__PROBLEM STATEMENT__: Copy the lines below word for word, and leave out the pictures.

__GIVEN RECORDS__:
BEGIN
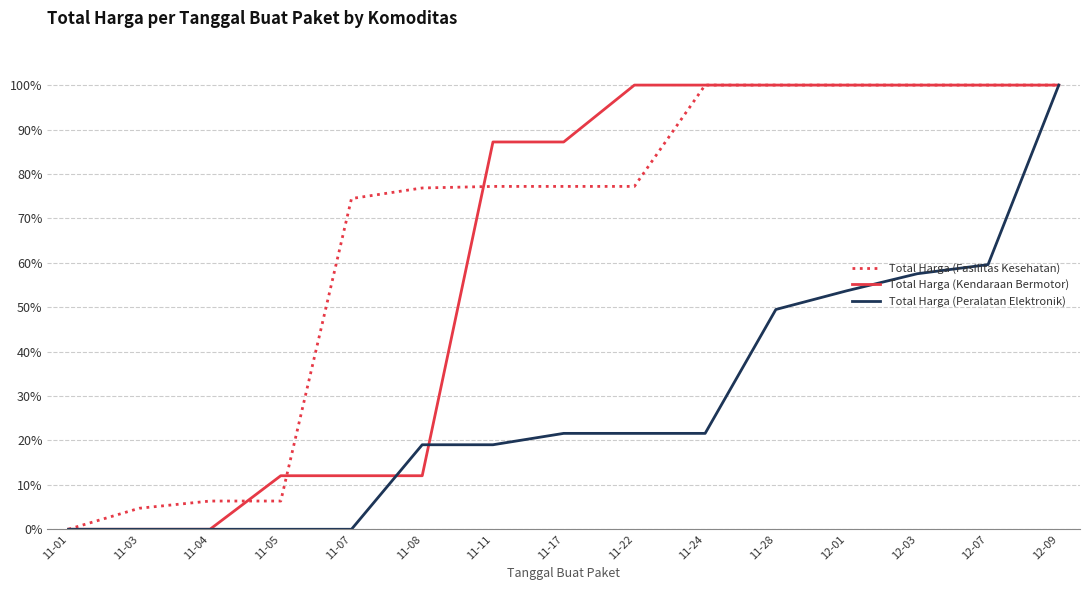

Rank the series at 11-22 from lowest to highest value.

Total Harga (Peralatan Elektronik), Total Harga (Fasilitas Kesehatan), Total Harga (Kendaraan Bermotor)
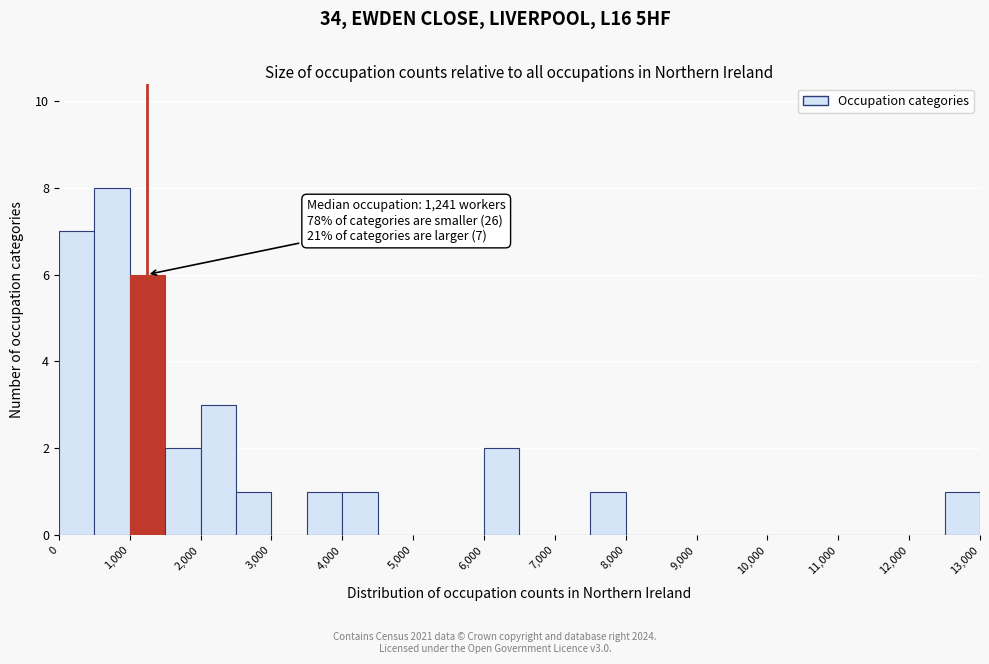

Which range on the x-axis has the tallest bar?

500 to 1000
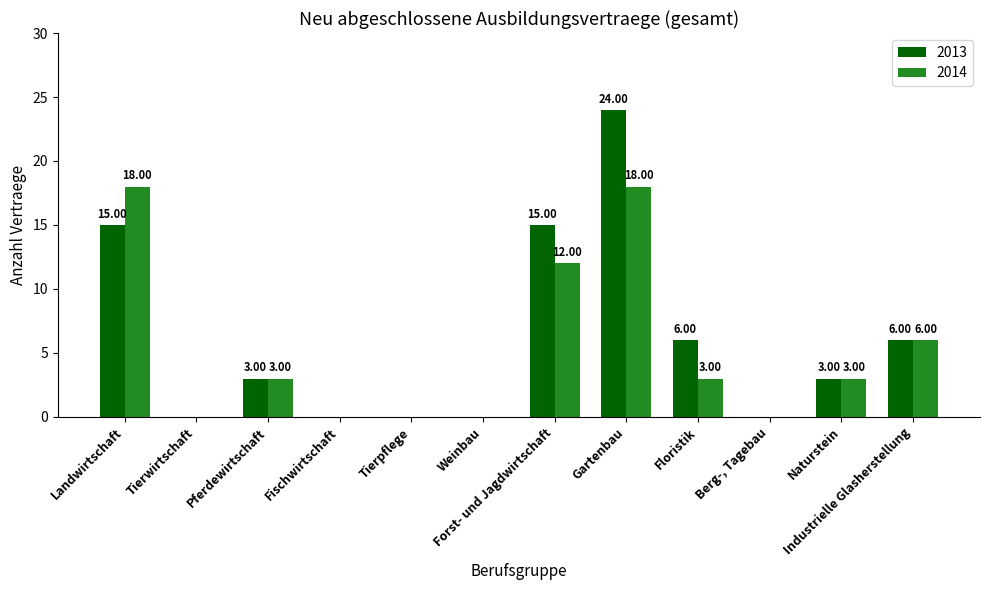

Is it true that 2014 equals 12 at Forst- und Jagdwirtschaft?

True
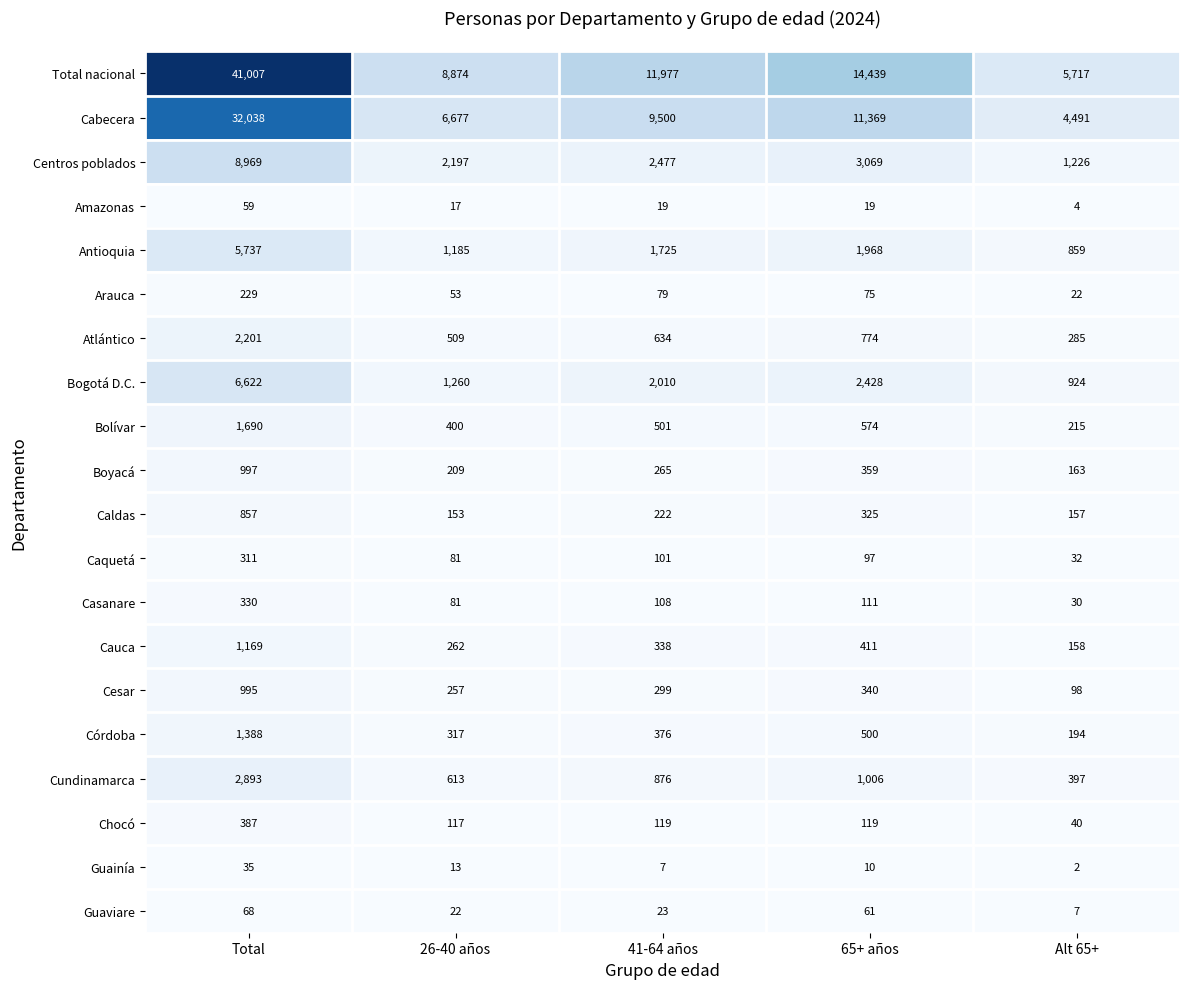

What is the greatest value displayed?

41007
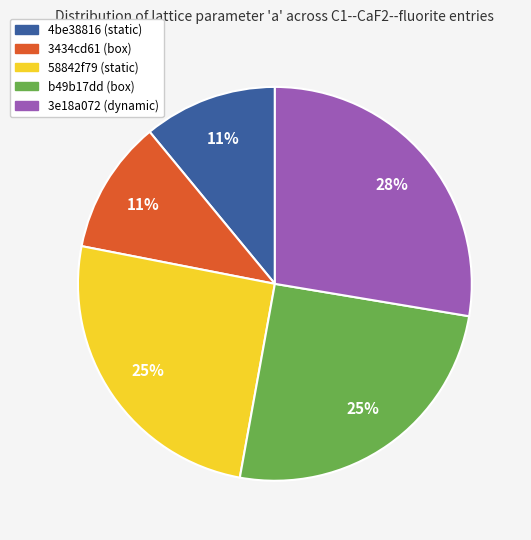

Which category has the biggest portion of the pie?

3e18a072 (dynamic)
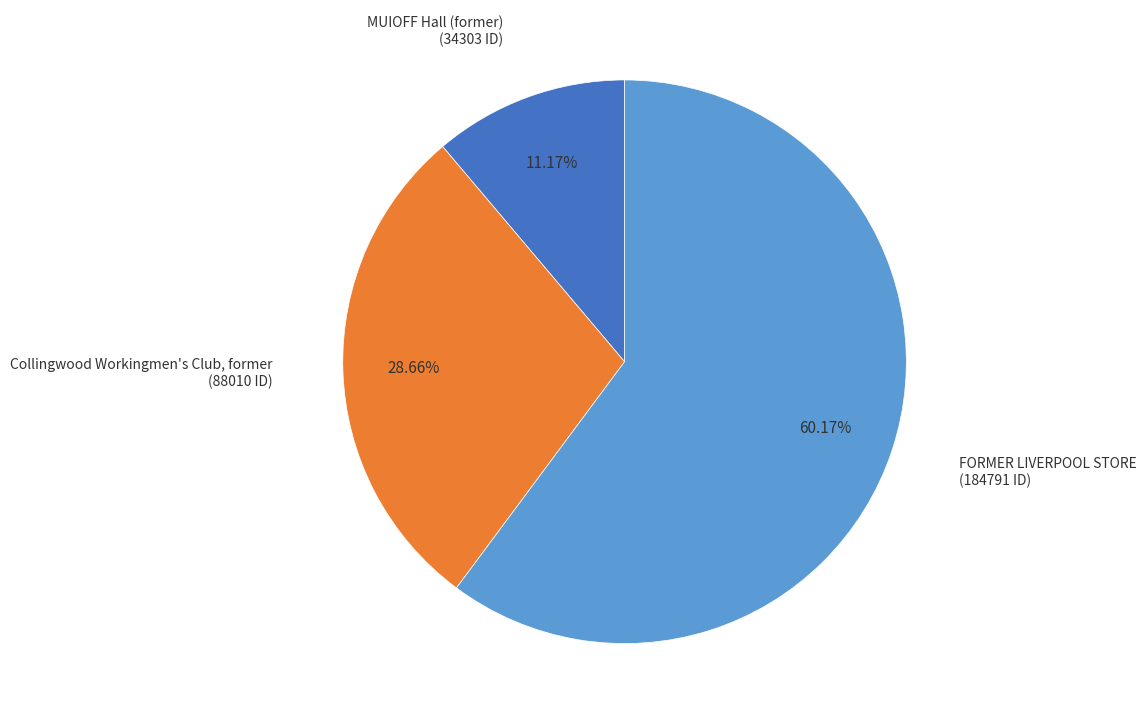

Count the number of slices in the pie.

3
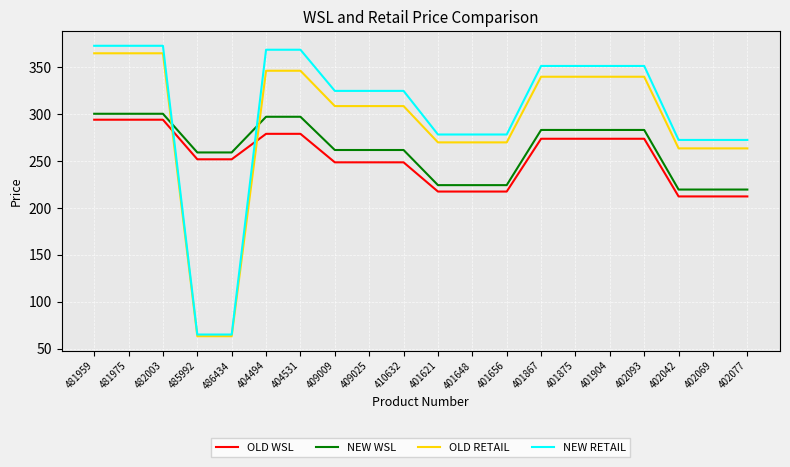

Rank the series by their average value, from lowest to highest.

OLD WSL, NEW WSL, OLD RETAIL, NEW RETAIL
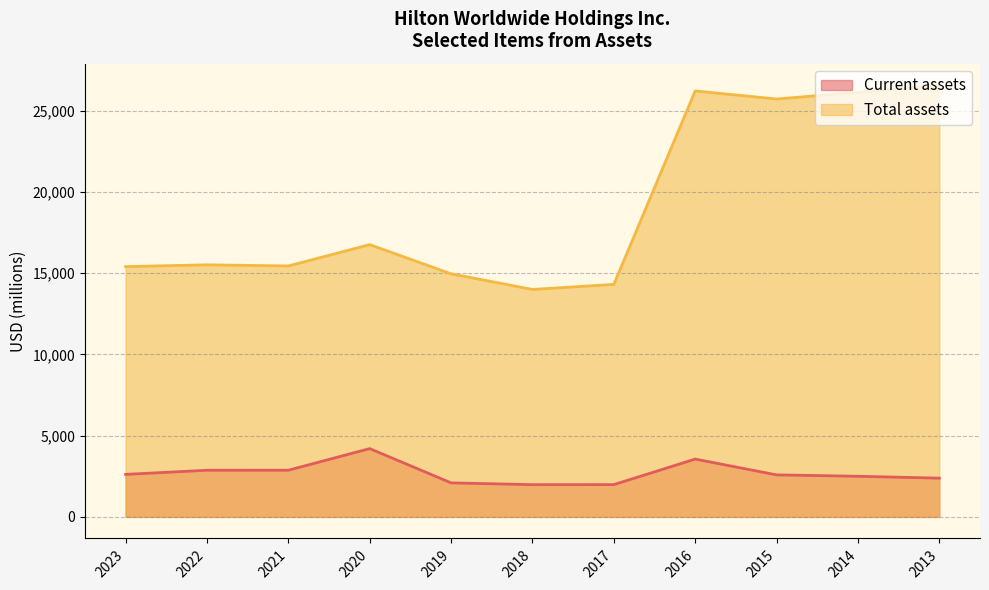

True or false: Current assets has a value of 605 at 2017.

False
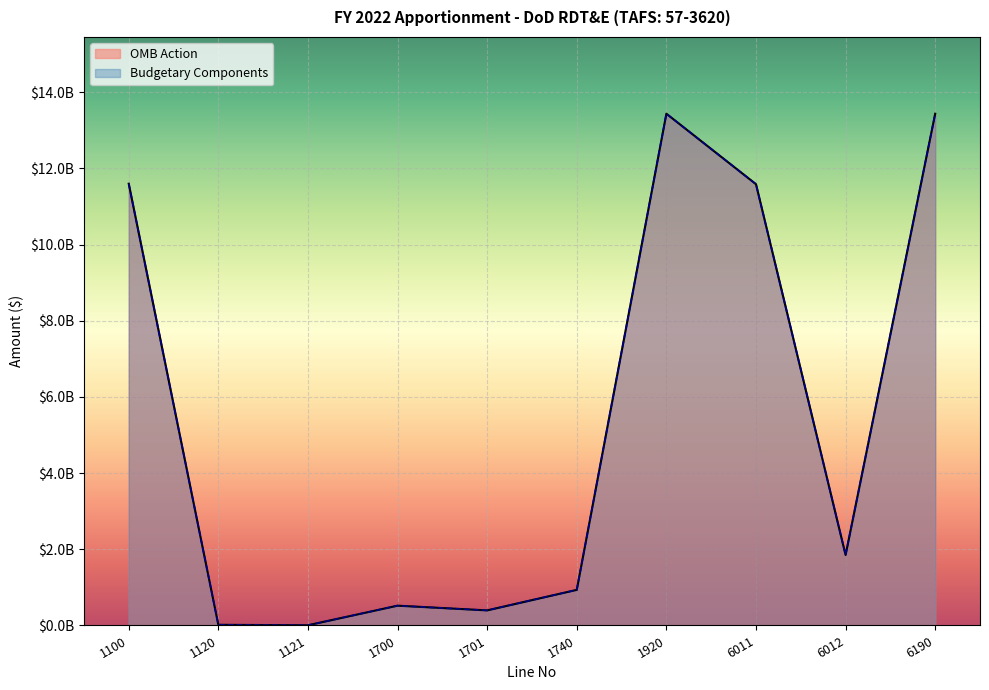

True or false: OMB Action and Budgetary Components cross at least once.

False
END
__WRITTEN SOLUTION__:
Rank the series at 11-22 from lowest to highest value.

Total Harga (Peralatan Elektronik), Total Harga (Fasilitas Kesehatan), Total Harga (Kendaraan Bermotor)

Which range on the x-axis has the tallest bar?

500 to 1000

Is it true that 2014 equals 12 at Forst- und Jagdwirtschaft?

True

What is the greatest value displayed?

41007

Which category has the biggest portion of the pie?

3e18a072 (dynamic)

Count the number of slices in the pie.

3

Rank the series by their average value, from lowest to highest.

OLD WSL, NEW WSL, OLD RETAIL, NEW RETAIL

True or false: Current assets has a value of 605 at 2017.

False

True or false: OMB Action and Budgetary Components cross at least once.

False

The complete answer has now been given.